Ma pensée fut interrompue lorsque Sarah avait très délicatement posé sa main chaude sur mon épaule froide pour me suggérer qu’il faudrait sortir du lit. Au même moment elle rabattait le drap sur elle pour encore se blottir dans ce liquide amniotique du sommeil temporaire que l’on sait être trop court pour reposer mais trop lourd pour le combattre. Cette dualité vous pousse à l’absurde, repousser l’échéance à quelques minutes éphémères que l’on souhaite être éternelles. Là est notre vanité, l’espoir en l’impossible, l’espoir en la finitude. D’un grand soupir, je me redressais encore vêtue de mes dessous que j’avais négligés d’enlever. Elle ne m’en avait pas laissé le temps, à vrai dire. Et bien que j’eusse laissé faire, je n’avais pas osé franchir le pas de moins de pudeur. Je me suffisais du frôlement de ses cheveux lisses sur la peau de mon visage. Alors que chaque nuit j’étais là dans son lit, chaque matin, je ne comprenais pas et niais même notre relation que nous avons appris à ignorer le jour venu, comme si nous étions des schizophrènes.

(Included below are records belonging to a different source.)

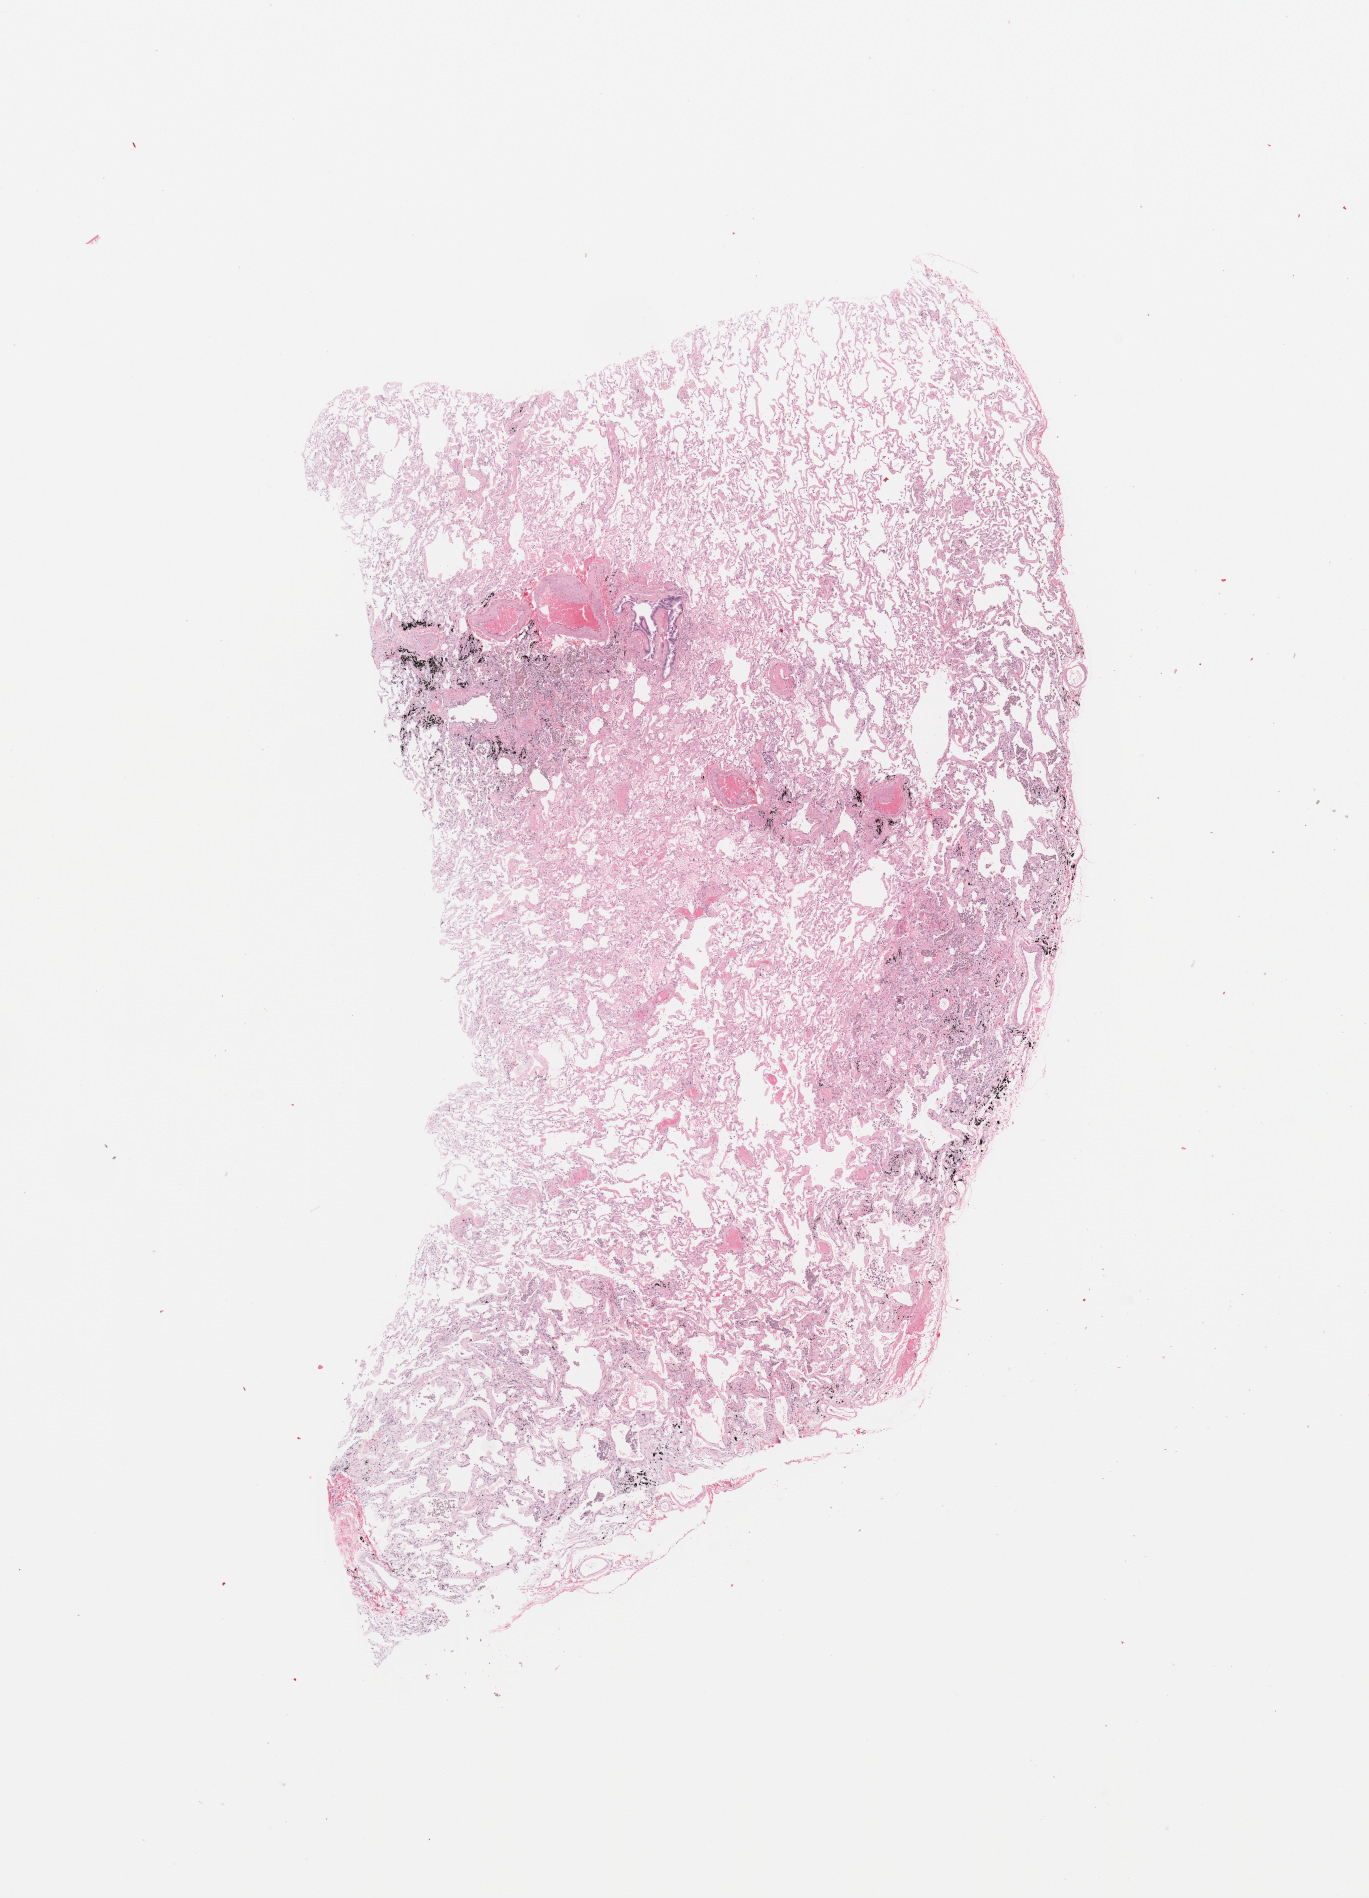
H&E whole-slide image, shown as a low-resolution overview of the whole scanned area (about 10.8 x 15.0 mm, slide scanned at 20x), normal (non-tumour) tissue sample, sampled site: lung. Male, 65 y/o.
This section: normal (non-tumour) tissue from the same patient. Patient diagnosis: Squamous cell carcinoma, NOS.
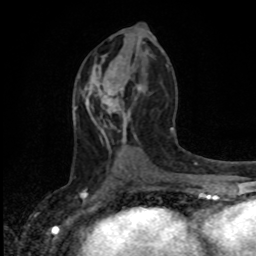
Breast MRI, one axial slice. Position 48 of 80 along the scan axis. Cropped to one breast. Dynamic contrast-enhanced series, time point 2 of 8 at this slice position (early post-contrast). 1.5 T. TE 4.2 ms, TR 7 ms. 2 mm slice thickness. 256 × 256 image matrix. Female patient.
Structures marked on this image (semi-automatic segmentation, software-assisted and operator-edited):
- enhancing-tissue mask used for the functional tumour volume (all voxels passing the contrast-enhancement thresholds inside the analysis volume; usually the tumour): box from (x=101, y=85) to (x=143, y=103) px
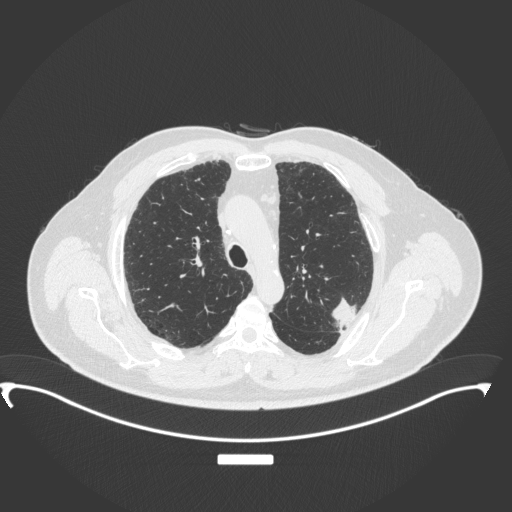
Chest CT, one axial slice; slice 260 of 350 in the series (ordered by position); 120 kVp; lung window (W 1500 / L -600 HU); 1 mm slice thickness; 512 × 512 image matrix, field of view 459 × 459 mm. Male patient, age 64 years. From the clinical record (not read from this slice): clinical TNM (as recorded): T1c N1 M1.
Outlined on this slice (rectangle marked by the reading radiologist):
- lung tumour (recorded histology: adenocarcinoma): bounding box [x1, y1, x2, y2] px = [327, 297, 362, 331]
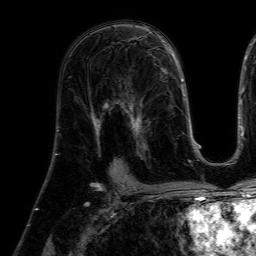
Breast MRI (dynamic contrast-enhanced), one axial slice. Position 35 of 64 along the scan axis. Cropped to one breast. Dynamic contrast-enhanced series, time point 2 of 7 at this slice position (early post-contrast). 1.5 T. TE 4.6 ms, TR 7.2 ms. 2.5 mm slice thickness. 256 × 256 image matrix. Female patient.
Annotated regions visible in this slice (semi-automatic segmentation, software-assisted and operator-edited):
- enhancing-tissue mask used for the functional tumour volume (all voxels passing the contrast-enhancement thresholds inside the analysis volume; usually the tumour): bounding box [x1, y1, x2, y2] px = [112, 78, 153, 160]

D’un pas las, hésitant, encore tiédi de sommeil, j’allais vers la douche à tâtons pour trouver la lumière synthétique d’une blancheur qui rappelle l’au-delà. J’en avais été crispée jusque dans ma chair profonde. Immobile, je pris alors un court instant à essayer de regarder mon visage dans le miroir, en vain. J’ouvris le robinet qui libérait une eau glaciale, quasiment électrique. Je la bus et me rinçais le visage aussi longtemps que je pus. Au miroir je distinguais une image plus précise à mesure que mes yeux s’habituaient à l’aigreur de la clarté. Elle m’évoquait mon enfance, j’avais ces cheveux bruns, relâchés. Ma mère veillait à ce que je les peigne chaque matin et les attachais pour être belle et propre. Ma mère me manquait tellement. Qu’il est difficile de vivre seule. Je ne sais pas ce qui me manquait le plus chez elle, peut-être un amour sincère. Une voix rauque, des yeux fatigués, un corps abîmé et gras mais un beau visage qui raconte sa beauté d’antan. Je n’étais pourtant pas confidente avec elle, car on se connaissait peu, on sortait très rarement ensemble et j’étais pleine de tabous à parler de garçons et autres choses que font les filles avec leur mère. Elle ne me parlait pas non plus, si ce n’est de son enfance ou simplement pour me dire ce qu’elle m’avait déjà dit l’année précédente lors d’une situation similaire. Un vrai disque. C’était frustrant, mais faut croire que l’on s’aimait sans se connaître. Par devoir peut-être, ou parce que nous étions l’une comme l’autre d’un sang commun. Aujourd’hui je ressens son absence. Sa mort me fait des pincements à chaque fois que je remarque un geste, un regard, un vêtement, une parole qui lui était propre. J’avais ses yeux verts et ses larmes sèches aussi au creux du miroir, j’entrevoyais une goutte se détacher de mon âme et répandre son sel sur ma joue.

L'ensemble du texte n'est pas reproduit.